In practice I assume that Bitfinex gave the tokens to the customers to make them less mad at Bitfinex, but you can do that with or without a signed contract selling the claims. I am not sure who wins here.
Elsewhere in those zany kids and their crypto hack, here is an Insider article about Ilya Lichtenstein and Heather Morgan, the couple accused of conspiring to launder the stolen Bitfinex Bitcoins:
The news has sent shockwaves through the tech circles that Morgan and Lichtenstein moved in. The pair, known to walk a leashed Bengal cat around Manhattan, may have been eccentric in a social sense. But in the world of tech and crypto, they were typical and utterly unremarkable startup entrepreneurs.The duo’s image as kooky, self-absorbed millennial techies was so convincing that acquaintances are struggling to believe them sophisticated enough to pull off the crime.
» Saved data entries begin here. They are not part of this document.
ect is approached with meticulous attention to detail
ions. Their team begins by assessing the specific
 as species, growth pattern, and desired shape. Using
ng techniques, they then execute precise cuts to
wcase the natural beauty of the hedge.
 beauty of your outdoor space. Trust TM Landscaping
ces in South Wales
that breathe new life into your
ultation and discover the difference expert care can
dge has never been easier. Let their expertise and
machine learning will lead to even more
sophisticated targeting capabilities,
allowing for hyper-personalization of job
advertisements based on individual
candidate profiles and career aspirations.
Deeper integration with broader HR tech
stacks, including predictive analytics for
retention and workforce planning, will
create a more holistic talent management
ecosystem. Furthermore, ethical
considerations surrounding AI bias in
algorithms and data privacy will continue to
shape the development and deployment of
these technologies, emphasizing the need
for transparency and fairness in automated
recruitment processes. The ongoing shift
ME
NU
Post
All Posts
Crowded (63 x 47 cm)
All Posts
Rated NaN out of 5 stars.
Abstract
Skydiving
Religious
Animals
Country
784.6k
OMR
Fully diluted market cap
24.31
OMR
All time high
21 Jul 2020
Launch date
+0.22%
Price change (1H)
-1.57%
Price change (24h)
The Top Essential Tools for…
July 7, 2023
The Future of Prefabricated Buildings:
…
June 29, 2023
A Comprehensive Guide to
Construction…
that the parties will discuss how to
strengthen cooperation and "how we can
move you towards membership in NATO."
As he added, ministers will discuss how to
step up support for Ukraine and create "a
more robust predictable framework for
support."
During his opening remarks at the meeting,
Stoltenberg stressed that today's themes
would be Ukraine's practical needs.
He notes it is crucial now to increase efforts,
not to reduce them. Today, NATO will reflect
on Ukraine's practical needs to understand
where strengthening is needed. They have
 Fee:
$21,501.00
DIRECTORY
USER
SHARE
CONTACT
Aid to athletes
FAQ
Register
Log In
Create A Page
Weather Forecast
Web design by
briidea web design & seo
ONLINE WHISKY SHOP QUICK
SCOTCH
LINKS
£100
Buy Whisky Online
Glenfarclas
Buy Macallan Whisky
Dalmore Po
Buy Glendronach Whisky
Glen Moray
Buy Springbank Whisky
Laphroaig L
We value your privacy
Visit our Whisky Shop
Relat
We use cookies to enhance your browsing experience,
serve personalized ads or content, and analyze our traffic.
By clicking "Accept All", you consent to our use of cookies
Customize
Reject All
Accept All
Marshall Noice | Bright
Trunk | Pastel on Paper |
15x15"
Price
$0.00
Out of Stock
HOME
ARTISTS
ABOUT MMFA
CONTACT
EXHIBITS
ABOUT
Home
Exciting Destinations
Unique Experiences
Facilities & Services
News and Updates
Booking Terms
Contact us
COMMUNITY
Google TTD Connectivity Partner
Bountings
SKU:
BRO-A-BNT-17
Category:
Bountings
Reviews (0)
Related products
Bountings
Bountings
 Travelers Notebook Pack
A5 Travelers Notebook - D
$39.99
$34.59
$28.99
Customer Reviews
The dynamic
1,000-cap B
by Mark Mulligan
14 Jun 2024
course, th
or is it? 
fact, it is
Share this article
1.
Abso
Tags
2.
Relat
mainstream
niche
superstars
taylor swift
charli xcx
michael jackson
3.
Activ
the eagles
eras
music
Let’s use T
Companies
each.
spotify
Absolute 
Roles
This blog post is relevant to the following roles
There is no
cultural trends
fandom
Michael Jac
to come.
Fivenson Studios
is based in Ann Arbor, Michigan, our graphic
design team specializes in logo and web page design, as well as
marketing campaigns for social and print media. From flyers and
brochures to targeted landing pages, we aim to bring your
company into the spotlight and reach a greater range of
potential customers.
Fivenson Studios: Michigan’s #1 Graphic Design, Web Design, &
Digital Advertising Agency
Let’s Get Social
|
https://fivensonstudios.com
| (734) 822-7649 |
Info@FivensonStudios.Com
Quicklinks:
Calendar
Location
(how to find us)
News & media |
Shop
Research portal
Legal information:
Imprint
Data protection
A former employee of his wife’s startup was flabbergasted: “Based on my perception of these people, it is almost comical that this happened, that they’re capable [of this].”That was the impression that many — though not all — of their acquaintances came away with.”I find all this stuff online laughable saying they’re not capable of doing this from a technical perspective,” said a friend. “Because I 110% think they would be capable of doing it.”
Like I said yesterday, Morgan’s public persona of cringe business-rapper would be a great cover story. Also, my most often repeated advice in this newsletter is that you should not participate in any way in any sort of corporate rap, and I was pleased to see that a former employee of Morgan’s cold-email startup agrees:
Once, an event SalesFolk threw in New York was delayed in starting, so Morgan took to the stage and launched into an impromptu Eminem rap — without any backing track — to entertain the waiting audience. “That was when I walked out,” one former employee recalled. “I just can’t stay here.”